### [Given data]
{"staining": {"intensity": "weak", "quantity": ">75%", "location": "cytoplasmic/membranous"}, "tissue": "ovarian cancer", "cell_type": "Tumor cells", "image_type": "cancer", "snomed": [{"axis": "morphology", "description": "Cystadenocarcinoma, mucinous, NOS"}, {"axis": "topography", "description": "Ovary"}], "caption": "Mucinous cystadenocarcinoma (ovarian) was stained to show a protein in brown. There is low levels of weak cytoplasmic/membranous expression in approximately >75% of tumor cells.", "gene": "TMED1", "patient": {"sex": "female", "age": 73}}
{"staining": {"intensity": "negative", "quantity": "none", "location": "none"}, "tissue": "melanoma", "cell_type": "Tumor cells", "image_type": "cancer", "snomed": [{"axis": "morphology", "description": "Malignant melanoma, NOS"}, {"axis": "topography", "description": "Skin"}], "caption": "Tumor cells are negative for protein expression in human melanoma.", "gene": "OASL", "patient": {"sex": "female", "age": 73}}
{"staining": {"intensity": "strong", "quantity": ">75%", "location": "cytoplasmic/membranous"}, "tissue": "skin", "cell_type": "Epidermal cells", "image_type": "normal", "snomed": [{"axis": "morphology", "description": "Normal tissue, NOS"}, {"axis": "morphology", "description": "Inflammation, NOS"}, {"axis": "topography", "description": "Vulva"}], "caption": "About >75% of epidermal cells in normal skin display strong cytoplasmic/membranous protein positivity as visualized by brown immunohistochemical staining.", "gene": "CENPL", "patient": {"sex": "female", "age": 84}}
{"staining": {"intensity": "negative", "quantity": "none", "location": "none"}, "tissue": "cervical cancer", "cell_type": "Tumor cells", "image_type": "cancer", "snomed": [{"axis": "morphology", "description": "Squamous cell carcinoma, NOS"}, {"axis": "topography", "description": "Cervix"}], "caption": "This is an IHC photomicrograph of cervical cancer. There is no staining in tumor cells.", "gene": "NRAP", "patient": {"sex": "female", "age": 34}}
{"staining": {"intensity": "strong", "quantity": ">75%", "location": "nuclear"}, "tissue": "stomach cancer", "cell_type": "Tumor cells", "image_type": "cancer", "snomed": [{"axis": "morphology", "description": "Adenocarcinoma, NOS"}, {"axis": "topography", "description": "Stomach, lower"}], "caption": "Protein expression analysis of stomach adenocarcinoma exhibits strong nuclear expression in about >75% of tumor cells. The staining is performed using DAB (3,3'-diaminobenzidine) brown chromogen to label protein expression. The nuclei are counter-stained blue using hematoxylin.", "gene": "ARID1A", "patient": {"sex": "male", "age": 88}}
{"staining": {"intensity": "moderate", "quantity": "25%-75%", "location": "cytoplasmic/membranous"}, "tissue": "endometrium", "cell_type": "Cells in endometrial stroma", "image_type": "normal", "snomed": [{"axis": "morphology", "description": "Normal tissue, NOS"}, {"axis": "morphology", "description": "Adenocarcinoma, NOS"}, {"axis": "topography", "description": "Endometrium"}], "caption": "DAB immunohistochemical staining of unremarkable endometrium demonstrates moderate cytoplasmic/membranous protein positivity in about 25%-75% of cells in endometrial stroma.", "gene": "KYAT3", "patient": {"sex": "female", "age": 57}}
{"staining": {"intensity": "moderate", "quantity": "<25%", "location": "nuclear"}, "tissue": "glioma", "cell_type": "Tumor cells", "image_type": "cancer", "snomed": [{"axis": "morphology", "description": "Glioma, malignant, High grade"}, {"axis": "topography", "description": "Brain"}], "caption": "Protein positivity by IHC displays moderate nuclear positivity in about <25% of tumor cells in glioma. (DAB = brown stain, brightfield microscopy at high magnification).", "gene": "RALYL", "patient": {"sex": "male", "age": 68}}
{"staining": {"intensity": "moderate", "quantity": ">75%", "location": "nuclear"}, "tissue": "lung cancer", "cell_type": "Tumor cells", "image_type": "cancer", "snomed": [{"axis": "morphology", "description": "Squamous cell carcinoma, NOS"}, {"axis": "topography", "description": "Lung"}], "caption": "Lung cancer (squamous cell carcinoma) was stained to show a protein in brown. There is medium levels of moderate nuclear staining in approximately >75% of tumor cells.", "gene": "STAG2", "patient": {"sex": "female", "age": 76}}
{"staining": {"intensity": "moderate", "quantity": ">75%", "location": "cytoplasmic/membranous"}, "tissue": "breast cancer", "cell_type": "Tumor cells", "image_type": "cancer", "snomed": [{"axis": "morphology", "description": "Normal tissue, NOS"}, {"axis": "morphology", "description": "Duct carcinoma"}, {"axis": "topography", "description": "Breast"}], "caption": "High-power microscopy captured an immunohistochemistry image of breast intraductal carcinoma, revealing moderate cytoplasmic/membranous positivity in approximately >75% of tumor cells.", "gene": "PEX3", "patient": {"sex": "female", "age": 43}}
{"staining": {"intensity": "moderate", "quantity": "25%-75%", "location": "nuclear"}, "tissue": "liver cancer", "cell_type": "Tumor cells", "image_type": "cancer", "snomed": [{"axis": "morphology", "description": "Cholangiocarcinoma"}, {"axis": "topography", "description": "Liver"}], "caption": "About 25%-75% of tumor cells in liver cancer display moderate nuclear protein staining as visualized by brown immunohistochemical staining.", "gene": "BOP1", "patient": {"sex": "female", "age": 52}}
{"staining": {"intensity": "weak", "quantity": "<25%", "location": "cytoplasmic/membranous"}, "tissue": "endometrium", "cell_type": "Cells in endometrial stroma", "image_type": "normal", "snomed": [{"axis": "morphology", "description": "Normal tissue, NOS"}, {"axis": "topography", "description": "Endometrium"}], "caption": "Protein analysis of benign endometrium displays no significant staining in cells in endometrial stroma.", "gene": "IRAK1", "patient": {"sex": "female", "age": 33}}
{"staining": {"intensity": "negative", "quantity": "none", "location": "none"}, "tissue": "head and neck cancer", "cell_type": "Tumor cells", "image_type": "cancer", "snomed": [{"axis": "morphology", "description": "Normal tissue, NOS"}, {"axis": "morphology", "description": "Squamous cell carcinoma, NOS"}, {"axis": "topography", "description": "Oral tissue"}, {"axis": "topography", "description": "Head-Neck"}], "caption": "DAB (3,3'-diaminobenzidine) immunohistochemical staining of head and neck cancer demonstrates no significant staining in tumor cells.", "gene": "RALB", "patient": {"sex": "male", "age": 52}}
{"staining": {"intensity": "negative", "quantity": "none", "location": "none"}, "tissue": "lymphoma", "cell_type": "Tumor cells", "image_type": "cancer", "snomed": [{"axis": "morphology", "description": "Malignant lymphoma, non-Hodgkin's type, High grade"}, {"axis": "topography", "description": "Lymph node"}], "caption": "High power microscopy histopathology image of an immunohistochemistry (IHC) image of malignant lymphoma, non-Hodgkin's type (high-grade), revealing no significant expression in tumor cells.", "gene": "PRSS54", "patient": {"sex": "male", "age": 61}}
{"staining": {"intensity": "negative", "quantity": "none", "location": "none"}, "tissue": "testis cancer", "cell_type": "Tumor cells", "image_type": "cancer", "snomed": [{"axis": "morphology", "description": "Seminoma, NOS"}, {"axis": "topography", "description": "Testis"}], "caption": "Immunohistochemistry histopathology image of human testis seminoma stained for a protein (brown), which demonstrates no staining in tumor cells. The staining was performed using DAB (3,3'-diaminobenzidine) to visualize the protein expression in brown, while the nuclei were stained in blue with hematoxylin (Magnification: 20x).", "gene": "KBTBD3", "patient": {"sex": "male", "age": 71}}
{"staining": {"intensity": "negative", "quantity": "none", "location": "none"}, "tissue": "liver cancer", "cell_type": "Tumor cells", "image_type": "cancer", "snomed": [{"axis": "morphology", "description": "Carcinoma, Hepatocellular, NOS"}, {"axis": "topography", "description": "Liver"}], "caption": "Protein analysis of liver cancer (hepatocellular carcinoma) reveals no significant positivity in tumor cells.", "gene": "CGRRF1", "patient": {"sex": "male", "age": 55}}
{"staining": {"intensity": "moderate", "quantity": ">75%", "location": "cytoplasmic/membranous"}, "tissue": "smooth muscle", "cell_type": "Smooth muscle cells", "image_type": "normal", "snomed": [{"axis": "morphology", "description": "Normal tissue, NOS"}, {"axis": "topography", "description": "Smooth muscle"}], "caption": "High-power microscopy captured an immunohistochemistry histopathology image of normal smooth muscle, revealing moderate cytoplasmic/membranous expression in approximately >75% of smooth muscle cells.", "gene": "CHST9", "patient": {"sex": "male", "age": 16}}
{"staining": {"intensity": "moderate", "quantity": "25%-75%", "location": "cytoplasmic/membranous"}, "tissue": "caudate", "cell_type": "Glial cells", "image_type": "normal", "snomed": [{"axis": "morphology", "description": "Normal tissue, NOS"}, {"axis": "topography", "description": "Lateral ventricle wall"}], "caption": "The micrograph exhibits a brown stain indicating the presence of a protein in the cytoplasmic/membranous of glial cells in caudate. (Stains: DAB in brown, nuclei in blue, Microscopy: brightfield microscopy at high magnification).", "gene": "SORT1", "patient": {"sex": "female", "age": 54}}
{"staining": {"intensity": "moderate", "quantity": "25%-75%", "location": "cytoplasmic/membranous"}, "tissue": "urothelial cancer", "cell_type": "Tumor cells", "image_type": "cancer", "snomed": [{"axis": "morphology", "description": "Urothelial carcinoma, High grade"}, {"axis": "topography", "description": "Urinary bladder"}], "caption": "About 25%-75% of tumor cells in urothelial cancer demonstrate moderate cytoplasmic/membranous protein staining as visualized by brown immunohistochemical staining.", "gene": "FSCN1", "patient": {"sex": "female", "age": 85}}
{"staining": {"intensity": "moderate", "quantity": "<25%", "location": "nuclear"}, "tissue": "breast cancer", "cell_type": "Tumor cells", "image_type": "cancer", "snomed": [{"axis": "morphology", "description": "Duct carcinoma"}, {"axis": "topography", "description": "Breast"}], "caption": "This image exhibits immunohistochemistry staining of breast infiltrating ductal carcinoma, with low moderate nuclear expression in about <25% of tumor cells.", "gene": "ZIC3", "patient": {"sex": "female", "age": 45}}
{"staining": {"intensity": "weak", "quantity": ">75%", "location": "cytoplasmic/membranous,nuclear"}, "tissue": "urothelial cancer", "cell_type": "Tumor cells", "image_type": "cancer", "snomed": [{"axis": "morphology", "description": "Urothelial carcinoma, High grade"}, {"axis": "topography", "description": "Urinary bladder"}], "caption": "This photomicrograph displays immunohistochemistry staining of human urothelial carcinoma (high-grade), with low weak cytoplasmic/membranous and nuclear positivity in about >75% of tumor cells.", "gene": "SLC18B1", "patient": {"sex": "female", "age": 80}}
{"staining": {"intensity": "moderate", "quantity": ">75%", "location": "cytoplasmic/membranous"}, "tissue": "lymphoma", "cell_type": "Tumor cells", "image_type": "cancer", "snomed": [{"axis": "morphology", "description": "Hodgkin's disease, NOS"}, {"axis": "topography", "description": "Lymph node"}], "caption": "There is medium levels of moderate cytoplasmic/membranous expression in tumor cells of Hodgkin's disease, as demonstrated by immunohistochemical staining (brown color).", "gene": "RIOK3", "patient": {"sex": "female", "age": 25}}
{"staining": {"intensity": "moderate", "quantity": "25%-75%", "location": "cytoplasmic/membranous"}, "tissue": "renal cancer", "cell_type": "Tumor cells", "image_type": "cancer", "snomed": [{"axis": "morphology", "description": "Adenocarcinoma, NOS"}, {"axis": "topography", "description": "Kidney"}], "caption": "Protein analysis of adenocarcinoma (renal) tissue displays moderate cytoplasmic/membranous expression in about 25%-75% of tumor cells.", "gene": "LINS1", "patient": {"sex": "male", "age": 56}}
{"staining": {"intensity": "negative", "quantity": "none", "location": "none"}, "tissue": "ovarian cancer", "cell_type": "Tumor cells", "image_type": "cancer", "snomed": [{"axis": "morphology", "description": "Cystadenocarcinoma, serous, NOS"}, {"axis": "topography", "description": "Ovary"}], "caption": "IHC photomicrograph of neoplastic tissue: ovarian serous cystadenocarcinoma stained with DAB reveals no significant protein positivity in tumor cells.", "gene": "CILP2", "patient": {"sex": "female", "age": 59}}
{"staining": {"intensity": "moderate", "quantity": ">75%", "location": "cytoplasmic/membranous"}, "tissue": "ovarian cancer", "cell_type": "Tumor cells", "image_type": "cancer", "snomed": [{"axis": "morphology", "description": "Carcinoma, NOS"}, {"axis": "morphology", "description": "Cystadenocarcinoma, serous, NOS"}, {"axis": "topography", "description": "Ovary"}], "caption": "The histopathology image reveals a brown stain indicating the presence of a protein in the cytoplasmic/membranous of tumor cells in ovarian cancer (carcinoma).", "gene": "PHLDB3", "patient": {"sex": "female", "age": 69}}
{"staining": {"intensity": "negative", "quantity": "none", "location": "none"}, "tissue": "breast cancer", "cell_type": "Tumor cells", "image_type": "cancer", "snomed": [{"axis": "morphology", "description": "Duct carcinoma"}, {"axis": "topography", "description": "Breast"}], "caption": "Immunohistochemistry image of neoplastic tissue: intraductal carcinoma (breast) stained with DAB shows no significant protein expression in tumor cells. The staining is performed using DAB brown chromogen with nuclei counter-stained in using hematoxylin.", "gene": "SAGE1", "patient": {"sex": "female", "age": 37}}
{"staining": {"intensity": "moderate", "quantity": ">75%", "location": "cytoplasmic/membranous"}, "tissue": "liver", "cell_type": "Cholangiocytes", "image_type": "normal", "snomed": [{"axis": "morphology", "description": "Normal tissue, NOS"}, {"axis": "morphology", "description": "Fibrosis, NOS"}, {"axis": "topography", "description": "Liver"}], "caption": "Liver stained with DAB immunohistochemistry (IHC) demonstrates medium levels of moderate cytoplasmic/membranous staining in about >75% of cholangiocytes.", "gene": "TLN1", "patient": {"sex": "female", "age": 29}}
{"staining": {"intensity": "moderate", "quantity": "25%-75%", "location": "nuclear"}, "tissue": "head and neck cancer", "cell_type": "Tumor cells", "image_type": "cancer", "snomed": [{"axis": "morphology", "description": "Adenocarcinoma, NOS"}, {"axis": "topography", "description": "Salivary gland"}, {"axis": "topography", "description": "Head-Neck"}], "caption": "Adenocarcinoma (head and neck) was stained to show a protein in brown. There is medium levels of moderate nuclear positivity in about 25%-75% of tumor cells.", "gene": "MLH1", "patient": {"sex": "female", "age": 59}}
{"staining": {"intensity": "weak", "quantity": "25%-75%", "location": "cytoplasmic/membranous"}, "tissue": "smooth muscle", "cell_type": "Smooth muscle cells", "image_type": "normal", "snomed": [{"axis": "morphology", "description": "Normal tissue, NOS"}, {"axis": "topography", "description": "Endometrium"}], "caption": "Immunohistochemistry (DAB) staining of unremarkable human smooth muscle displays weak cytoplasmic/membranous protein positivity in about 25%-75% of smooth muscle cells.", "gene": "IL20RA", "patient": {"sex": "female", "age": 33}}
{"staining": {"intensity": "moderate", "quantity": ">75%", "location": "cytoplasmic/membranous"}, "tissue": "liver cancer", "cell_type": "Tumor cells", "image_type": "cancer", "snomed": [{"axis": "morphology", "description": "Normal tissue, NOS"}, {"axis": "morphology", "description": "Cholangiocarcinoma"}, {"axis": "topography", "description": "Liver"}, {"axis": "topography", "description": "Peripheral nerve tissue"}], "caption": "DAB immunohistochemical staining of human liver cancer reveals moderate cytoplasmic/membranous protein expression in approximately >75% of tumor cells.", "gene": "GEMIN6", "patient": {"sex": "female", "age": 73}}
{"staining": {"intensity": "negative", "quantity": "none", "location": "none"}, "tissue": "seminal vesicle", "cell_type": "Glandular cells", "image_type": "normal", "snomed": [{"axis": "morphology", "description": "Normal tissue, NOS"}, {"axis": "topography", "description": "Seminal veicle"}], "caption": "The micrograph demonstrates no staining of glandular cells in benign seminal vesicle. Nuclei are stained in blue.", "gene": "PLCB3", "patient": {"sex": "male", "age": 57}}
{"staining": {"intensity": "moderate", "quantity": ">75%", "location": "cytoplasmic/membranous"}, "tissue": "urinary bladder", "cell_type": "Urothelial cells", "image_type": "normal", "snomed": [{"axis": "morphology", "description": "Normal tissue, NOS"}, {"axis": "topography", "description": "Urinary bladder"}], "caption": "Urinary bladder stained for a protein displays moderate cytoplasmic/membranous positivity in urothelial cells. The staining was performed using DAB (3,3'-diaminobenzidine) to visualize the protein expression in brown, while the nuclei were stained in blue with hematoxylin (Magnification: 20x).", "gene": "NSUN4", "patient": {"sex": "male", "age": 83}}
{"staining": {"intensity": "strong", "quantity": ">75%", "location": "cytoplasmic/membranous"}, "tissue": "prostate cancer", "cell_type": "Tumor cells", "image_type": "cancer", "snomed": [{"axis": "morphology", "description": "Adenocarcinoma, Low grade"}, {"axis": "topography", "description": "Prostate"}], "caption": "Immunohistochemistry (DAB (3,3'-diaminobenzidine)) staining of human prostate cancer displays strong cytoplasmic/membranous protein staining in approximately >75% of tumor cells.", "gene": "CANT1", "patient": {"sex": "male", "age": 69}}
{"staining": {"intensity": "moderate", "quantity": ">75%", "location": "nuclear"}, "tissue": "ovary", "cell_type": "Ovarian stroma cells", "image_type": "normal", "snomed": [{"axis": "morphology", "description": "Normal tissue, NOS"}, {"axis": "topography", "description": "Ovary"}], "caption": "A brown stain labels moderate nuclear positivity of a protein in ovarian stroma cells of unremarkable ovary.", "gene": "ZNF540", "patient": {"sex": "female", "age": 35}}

### [Assigned task]
Copy all lines from the material that hold "Cholangiocarcinoma".

### [Written reply]
{"staining": {"intensity": "moderate", "quantity": "25%-75%", "location": "nuclear"}, "tissue": "liver cancer", "cell_type": "Tumor cells", "image_type": "cancer", "snomed": [{"axis": "morphology", "description": "Cholangiocarcinoma"}, {"axis": "topography", "description": "Liver"}], "caption": "About 25%-75% of tumor cells in liver cancer display moderate nuclear protein staining as visualized by brown immunohistochemical staining.", "gene": "BOP1", "patient": {"sex": "female", "age": 52}}
{"staining": {"intensity": "moderate", "quantity": ">75%", "location": "cytoplasmic/membranous"}, "tissue": "liver cancer", "cell_type": "Tumor cells", "image_type": "cancer", "snomed": [{"axis": "morphology", "description": "Normal tissue, NOS"}, {"axis": "morphology", "description": "Cholangiocarcinoma"}, {"axis": "topography", "description": "Liver"}, {"axis": "topography", "description": "Peripheral nerve tissue"}], "caption": "DAB immunohistochemical staining of human liver cancer reveals moderate cytoplasmic/membranous protein expression in approximately >75% of tumor cells.", "gene": "GEMIN6", "patient": {"sex": "female", "age": 73}}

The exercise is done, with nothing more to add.